空の誓い、海との約束
「アスターから大目玉くらっちゃった。一番大事な席で何やってんだ! って」
次の日、婚姻に至るまでの諸々に関する説明を聞きにダグラスの所へ行った時、僕は苦笑しつつ白状した。
「しかし結果は上々だろう。満場一致で反対していた大臣達が、お前のあのプロポーズを聞いて前言撤回したんだ。若すぎる事に不安はあるが、彼は純粋に陛下と国を大切にしてくれる人物のようだ、とな」
そうなのだ。
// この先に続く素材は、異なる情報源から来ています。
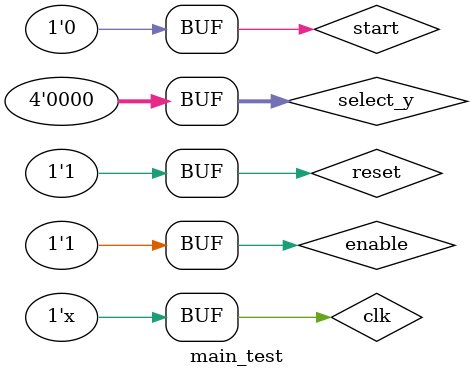
<source format=v>
`timescale 1ns / 1ps


module main_test;

	// Inputs
	reg clk;
	reg reset;
	reg enable;
	reg start;
	reg [3:0] select_y;

	// Outputs
	wire [15:0] y;

	// Instantiate the Unit Under Test (UUT)
	top uut (
		.clk(clk), 
		.reset(reset), 
		.enable(enable), 
		.start(start), 
		.select_y(select_y), 
		.y(y)
	);

	initial begin
		// Initialize Inputs
		clk = 0;
		reset = 0;
		enable = 0;
		start = 0;
		select_y = 0;

		// Wait 100 ns for global reset to finish
		#100;
        
		// Add stimulus here
$display("pc:     id_ir      :reg_A:reg_B:reg_C:da: dd :w:reC1:gr1 :gr2 : gr3");
$monitor("%h:%b:%h :%h :%h :%h:%h:%b:%h:%h:%h:%h", uut.cpu_instance.pc, uut.cpu_instance.id_ir, uut.cpu_instance.reg_A, uut.cpu_instance.reg_B, uut.cpu_instance.reg_C, uut.d_addr, uut.d_dataout, uut.d_we, uut.cpu_instance.reg_C1, uut.cpu_instance.gr[1], uut.cpu_instance.gr[2], uut.cpu_instance.gr[3]);
	
enable <= 1; start <= 0; select_y <= 0;

#10 reset <= 0;
#10 reset <= 1;
#10 enable <= 1;
#10 start <=1;
#10 start <= 0;
	end
      always #5 clk= ~clk; 
endmodule


</source>
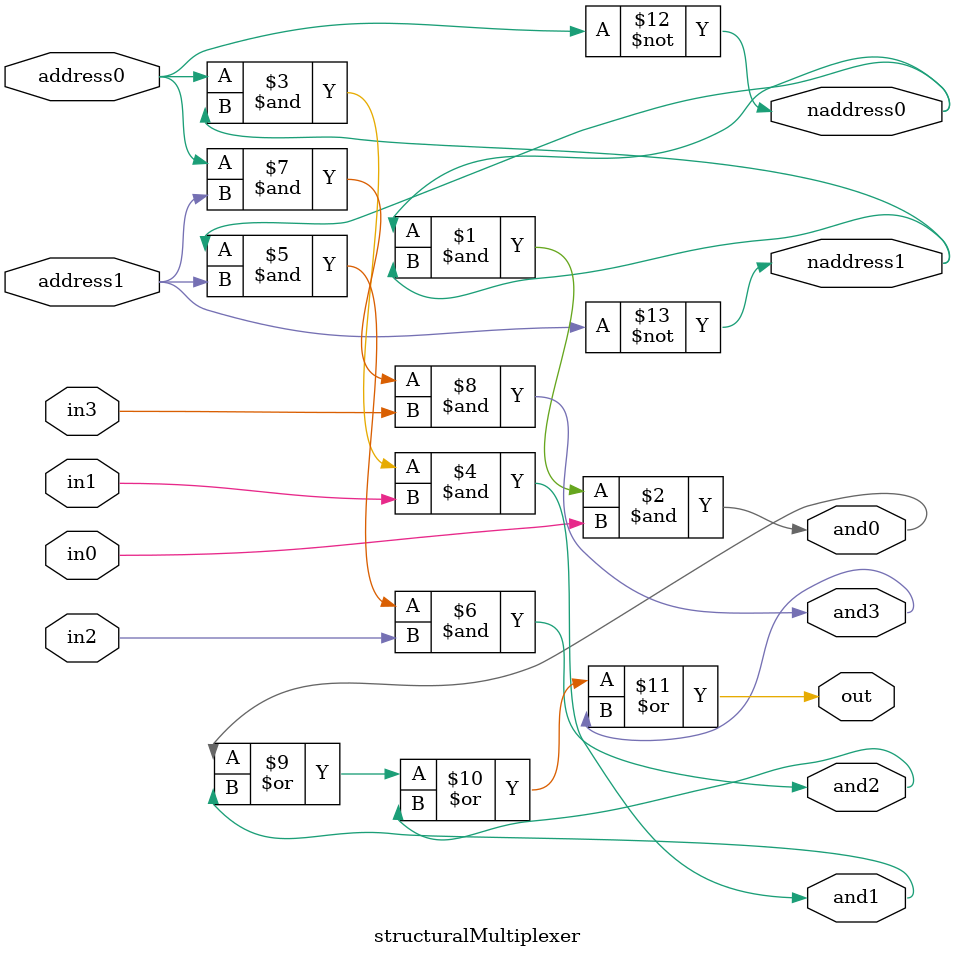
<source format=v>
`define AND and #50
`define OR or #50
`define NOT not #50

module behavioralMultiplexer
(
    output out,
    input address0, address1,
    input in0, in1, in2, in3
);
    // Join single-bit inputs into a bus, use address as index
    wire[3:0] inputs = {in3, in2, in1, in0};
    wire[1:0] address = {address1, address0};
    assign out = inputs[address];
endmodule


module structuralMultiplexer
(
    output out,
    input address0, address1,
    input in0, in1, in2, in3,
    output naddress0,         // Output intermediate complemented inputs
    output naddress1,
    output and0,and1,and2,and3
);
    // My decoder code here
    wire naddress0;
    wire naddress1;
    not A0inv(naddress0, address0);  	// Top inverter is named A0inv, takes signal A0 as input and produces signal nA0
    not A1inv(naddress1, address1);
    and andgate(and0,naddress0,naddress1,in0);
    and andgate(and1,address0,naddress1,in1);
    and andgate(and2,naddress0,address1,in2);
    and andgate(and3,address0,address1,in3);
    or orgate(out,and0,and1,and2,and3);

endmodule

</source>
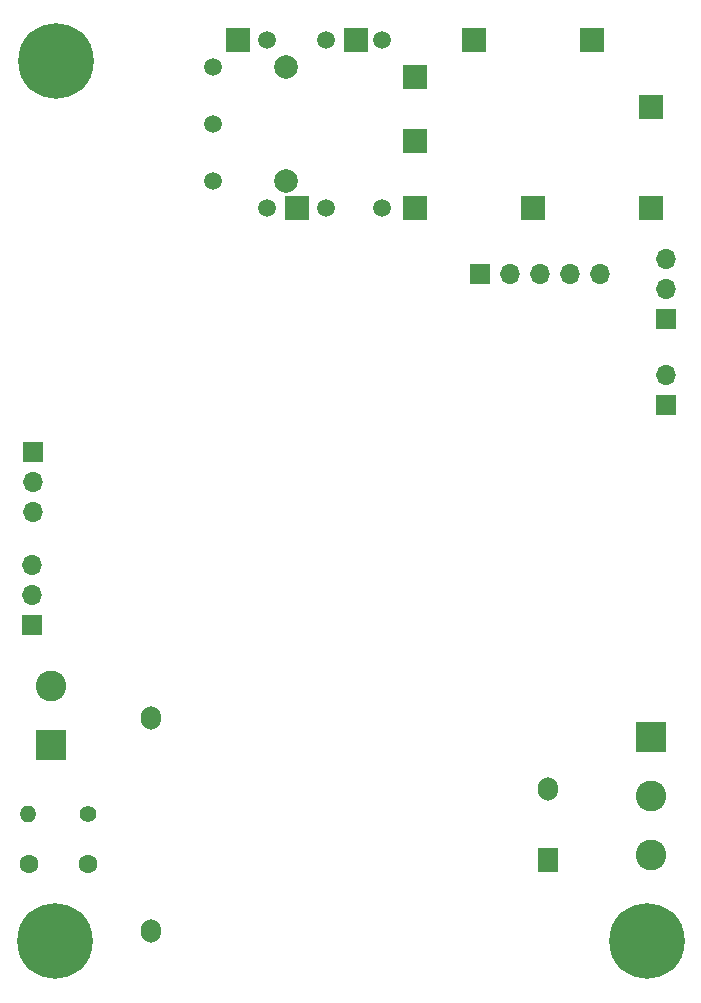
<source format=gbr>
%TF.GenerationSoftware,KiCad,Pcbnew,8.0.4*%
%TF.CreationDate,2025-11-09T23:28:19-03:00*%
%TF.ProjectId,sfp_moduloIC,7366705f-6d6f-4647-956c-6f49432e6b69,v2.0*%
%TF.SameCoordinates,Original*%
%TF.FileFunction,Soldermask,Bot*%
%TF.FilePolarity,Negative*%
%FSLAX46Y46*%
G04 Gerber Fmt 4.6, Leading zero omitted, Abs format (unit mm)*
G04 Created by KiCad (PCBNEW 8.0.4) date 2025-11-09 23:28:19*
%MOMM*%
%LPD*%
G01*
G04 APERTURE LIST*
%ADD10R,2.600000X2.600000*%
%ADD11C,2.600000*%
%ADD12C,1.600000*%
%ADD13C,1.400000*%
%ADD14O,1.400000X1.400000*%
%ADD15C,6.400000*%
%ADD16R,1.700000X1.700000*%
%ADD17O,1.700000X1.700000*%
%ADD18C,2.000000*%
%ADD19R,2.000000X2.000000*%
%ADD20C,1.500000*%
%ADD21R,1.700000X2.000000*%
%ADD22O,1.700000X2.000000*%
G04 APERTURE END LIST*
D10*
%TO.C,J8*%
X119910536Y-113816266D03*
D11*
X119910536Y-108816266D03*
%TD*%
D12*
%TO.C,C11*%
X123019536Y-123938266D03*
X118019536Y-123938266D03*
%TD*%
D13*
%TO.C,RV1*%
X123059536Y-119688266D03*
D14*
X117979536Y-119688266D03*
%TD*%
D15*
%TO.C,H1*%
X120355536Y-55941266D03*
%TD*%
D16*
%TO.C,J1*%
X156210001Y-73940000D03*
D17*
X158750001Y-73940000D03*
X161290001Y-73940000D03*
X163830001Y-73940000D03*
X166370001Y-73940000D03*
%TD*%
D16*
%TO.C,J4*%
X171990001Y-77775000D03*
D17*
X171990001Y-75235000D03*
X171990001Y-72695000D03*
%TD*%
D18*
%TO.C,J6*%
X139815001Y-66070000D03*
X139815001Y-56470000D03*
D19*
X170715001Y-68395000D03*
X170715001Y-59820000D03*
X165715001Y-54145000D03*
X160715001Y-68395000D03*
X155715001Y-54145000D03*
X150715001Y-68395000D03*
X150715001Y-62720000D03*
X150715001Y-57320000D03*
D20*
X147915001Y-68395000D03*
X147915001Y-54145000D03*
D19*
X145715001Y-54145000D03*
D20*
X143215001Y-68395000D03*
X143215001Y-54145000D03*
D19*
X140715001Y-68395000D03*
D20*
X138215001Y-68395000D03*
X138215001Y-54145000D03*
D19*
X135715001Y-54145000D03*
D20*
X133615001Y-66070000D03*
X133615001Y-61270000D03*
X133615001Y-56470000D03*
%TD*%
D16*
%TO.C,J3*%
X118305536Y-103696266D03*
D17*
X118305536Y-101156266D03*
X118305536Y-98616266D03*
%TD*%
D16*
%TO.C,J2*%
X118350001Y-89026266D03*
D17*
X118350001Y-91566266D03*
X118350001Y-94106266D03*
%TD*%
D15*
%TO.C,H2*%
X170370001Y-130455732D03*
%TD*%
D16*
%TO.C,J5*%
X172010001Y-85035000D03*
D17*
X172010001Y-82495000D03*
%TD*%
D15*
%TO.C,H3*%
X120200000Y-130445731D03*
%TD*%
D21*
%TO.C,PS1*%
X161963036Y-123573766D03*
D22*
X161963036Y-117573766D03*
X128363036Y-129573766D03*
X128363036Y-111573766D03*
%TD*%
D10*
%TO.C,J7*%
X170700536Y-113161600D03*
D11*
X170700536Y-118161600D03*
X170700536Y-123161600D03*
%TD*%
M02*

</source>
『海にはなれないが空になる』と言った僕の発言を、大臣達は『僕はレシュノルティアの人間ではないので政事に関してでしゃばりません。だけどこの国を大事にし陛下を支えていきます』という意味に取ってくれたのだ。
怪我の功名とはこういう事かもしれない。
僕の肩にぽんと手を置き、ダグラスは厳つい顔で笑んだ。
「大したものだ、お前は」
ダグラスがこんな風に人を褒めるとは思わなかった。照れつつ、僕は喜びを隠せない。
「ありがとう」
褒めてくれたのはダグラスなんだけど、何だかダグラスの“息子”である彼にも認めてもらえたような気がして嬉しかった。